After due deliberations with Mr.
Seth, Mr. Shah decided to raise funds through debt. Debenture financing is not
very expensive.
- Identify and explain the concept of financial management as advised by Mr. Seth in the above situation.
- State any four factors affecting the concept as identified in part (i) above, which have been discussed between Mr. Shah and Mr. Seth.
Case Study 22
Mania Industries Ltd manufactures steel. Its plants are located in Gujarat. It produces around one million tonnes of steel every year.
It has outgrown competition and is planning to expand the capacity of the existing steel plants. It will require ₹1,500 crore of Fixed Capital and an additional ₹500 crore as Working Capital to match the capacity of the capital.
The company is considering the use of debentures for raising the debt by the
debentures of 1,540 crore.
The capital structure at present comprises equity only. The
finance manager of the company suggested that since the stock markets are
undergoing a bearish phase, the company should issue debentures.
- Is it justified to raise funds by issuing debentures? Give a reason.
- Explain the impact of the issue of debentures on the risk faced by the company.
- Explain the impact of the cost of debt and cost of equity on the capital structure of the company.
Case Study 23
ABC Tech Solutions is a growing software company that specialises in developing innovative technology solutions for various industries.
The company recently decided to expand its operations by building new development centers in different cities.
To set up this center, ABC Tech
Infrastructure needs additional investment in fixed assets like computers,
networking equipment, and office infrastructure.
While planning this expansion, the management faces the challenge of determining how much fixed capital would be required in the short term as well as beyond a long-term perspective.
The CEO, Mr. Rajesh, emphasised the importance of efficient asset utilisation to ensure that available capital is not blocked and hampers future growth.
Additionally, the finance team must
carefully consider the allocation across these long-term investments to
facilitate the organisation’s smooth functioning.
The management analyses the factors while setting up the new office, needs to quantify the costs of acquiring fixed assets and the company’s future expansion plans.
They ensure they allocate sufficient capital.
Mr.
Rajesh ensures the importance of managing fixed capital to ensure that assets
are used efficiently, financial charges are minimized, and the company can
remain competitive in the market.
- Give any four reasons why management of fixed capital is important.
- State any two factors that affect the requirement of fixed capital.
Case Study 24
Vikram Automobiles Pvt.
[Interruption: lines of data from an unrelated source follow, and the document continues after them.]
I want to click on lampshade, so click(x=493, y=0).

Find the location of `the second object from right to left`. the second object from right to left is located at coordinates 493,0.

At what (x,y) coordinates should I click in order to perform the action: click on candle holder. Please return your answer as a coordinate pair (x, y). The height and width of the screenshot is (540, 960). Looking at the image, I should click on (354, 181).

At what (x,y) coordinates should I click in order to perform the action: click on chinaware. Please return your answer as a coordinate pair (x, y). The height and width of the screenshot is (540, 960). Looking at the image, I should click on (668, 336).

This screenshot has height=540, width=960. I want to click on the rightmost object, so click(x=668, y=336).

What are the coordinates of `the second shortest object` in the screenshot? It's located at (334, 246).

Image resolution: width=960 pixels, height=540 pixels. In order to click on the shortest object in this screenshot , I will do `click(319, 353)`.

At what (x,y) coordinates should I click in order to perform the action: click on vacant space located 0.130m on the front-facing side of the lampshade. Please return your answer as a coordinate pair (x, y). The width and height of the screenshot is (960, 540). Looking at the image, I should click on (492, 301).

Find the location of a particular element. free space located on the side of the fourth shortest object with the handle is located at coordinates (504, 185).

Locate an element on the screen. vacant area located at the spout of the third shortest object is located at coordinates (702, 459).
Ltd., a leading manufacturer of electric two-wheelers in India, has witnessed an extraordinary surge in demand over the past 12 months.
“It’s been an exciting period for us, with sales
hitting record levels,” says the CFO of Vikram Automobiles.
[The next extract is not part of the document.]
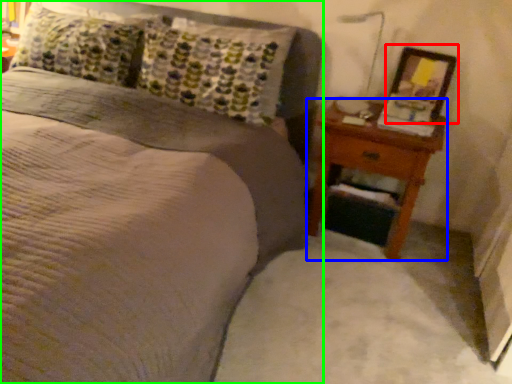
Question: Which is nearer to the picture frame (highlighted by a red box)? nightstand (highlighted by a blue box) or bed (highlighted by a green box).

Choices:
 (A) nightstand
 (B) bed

Answer: (A)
The company caters to the growing urban population eager to
shift to eco-friendly modes of transport.
Interestingly, working capital management has been smooth,
with a turnover of trade receivables averaging between 10 and 20 days.
One of the key reasons working capital remained in control was the pre-orders for their new range of electric scooters.
Customers had
placed advanced orders months in advance, with deposits paid, which helped
boost the company’s cash flow.
The quick turnover of finished products and the company’s efficient inventory management kept storage costs low.
“As soon as the scooters
are manufactured, they are immediately shipped to dealers, keeping inventory at
minimal levels,” said the CFO.
Moreover, favourable banking relationships further supported
the company’s strong cash flow position, aiding in efficient working capital
management.
- Explain the concept of working capital.
- Identify and explain any four factors that affect the requirement of working capital.